To support more than 15A I need to lay down solder tin on the paths up from the power connector and I also need a wire from the between MOSFET’s to right side of the shunt. I will in reality need 2x3mm holes for that wire and I need to find those 6 mm. If I push those capacitors further to left I will have no room for MCU or I will need to exceed 100mm. One alternative is to push the right power lane to bottom that is ground plane anyway.
I am very happy with MC4X as is, so I am looking forward to this modified board that deal with the remaining issues. It will still be work in progress for a week or so, but I think we might be assembling this during x-mas.
So will this be a 1KW, a 3KW or even a 6KW design? As Is we talk about 60A @ 15A per channel – that is 3600 Watt limited only by power lanes. If I increase to 50A we would be talking 12KW – again the real limiter here is not each channel but those lanes feeding each channel. 12KW would require support for 200A – so no – it is not impossible, but it would require some more space – lol. It is just funny to think that it now should be lanes and wires that limit this design. This amount of energy from a 100x40mm board is insane!
This show the new current sensor with INA194. The main reasons for changing to INA194 is that this supports -16 to +80V sensor range on high side + the chip is SO23-5 package that is a bit easier to mount than INA210 was.
C15 is a filter capacitor mounted as close to the shunt as possible. C25 is another filter mounted as close to V+ as possible and R32/C32 is a classic low pass filter. C25 is absolutely needed attempting to reduce noise on 3.3V as much as possible. The two other filters can be discussed. They can actually be done in SW as well.
I use a 0.001R shunt and INA194 do 50X gain. It is pin compatible with INA193 and INA195 that does 20x and 100X gain. With 1mOhm shunt we will get 15mV at 15A which amplified with 50X will be 0.75V. Also 15A over 0.001 is 0.225W. For a 15A design we can benefit from increasing the shunt to 4mOhm as this will be 0,9W and full 3V at 15A. Using a 0.001Ohm is actually a 50A design. The concern is currents below 1A. 1A is 50mV and max sensitivity for a 12 digit ADC is 0,007mV. In theory we should be fine, but I am worried about the signal/noise at these low currents. I will however need experience on this, so it’s nice to have gain and shunt options to play with. For a low current we should increase Shunt, but I will not worry too much about low currents on this design. I am not going to use a 3KW design to run a small, fiddly motor as I have other controllers for that.

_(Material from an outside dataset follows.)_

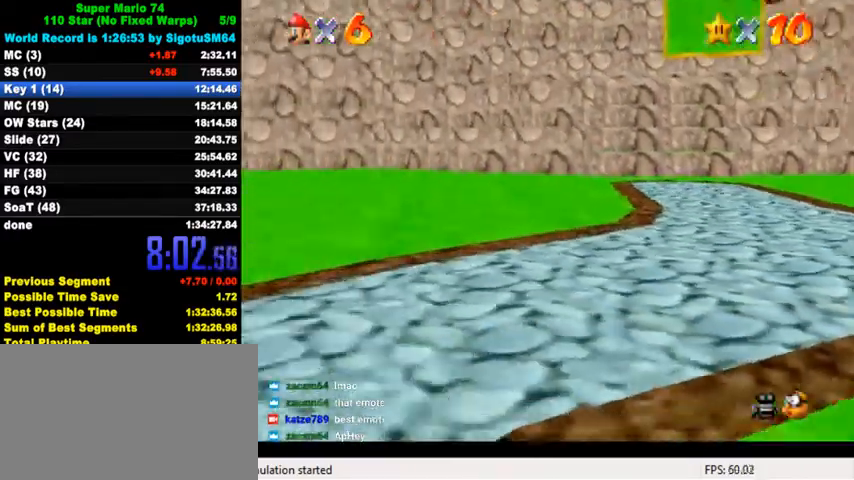
{"keys": ["left"], "events": [[100, "c", "up"]]}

With regards to 15A versus 50A design. The PSU lane is currently 4mm and limiting the total current usage to ca 15A. After this the PCB itself will start to heat up. I can easily fix that by using the trick of extra solder tin on the path. The 2nd limit is the lane from the Half-H-Bridge to the Shunt that will sustain 15A, but need to be a wire for 50A. If I replace this with a wire top-side I can also support heat-dissipation on the MOSFET through the PCB and a heat-sink directly on bottom side with a thermal layer will cool down both PCB and MOSFET’s to assist. I am more and more considering to just do this change, but let us see as I am also running tight on space here.
Comparing this with the MC3P design I am using 15mm wider for 1 extra channel, main capacitors on the board and temperature sensors on PCB. I would actually struggle to get main capacitors on the MC3P design at all. I want to test DRV8301 anyway for fun, but the only functionality I actually lack is the is the over-current trip in DRV8301. We can do the same in SW, but an analogue trip is faster. Assuming I upgrade this design to 50A it would not make sense to use the more limited MC3P design at all – that said – I actually want to test DRV8301 so don’t worry – I will complete this as well in time.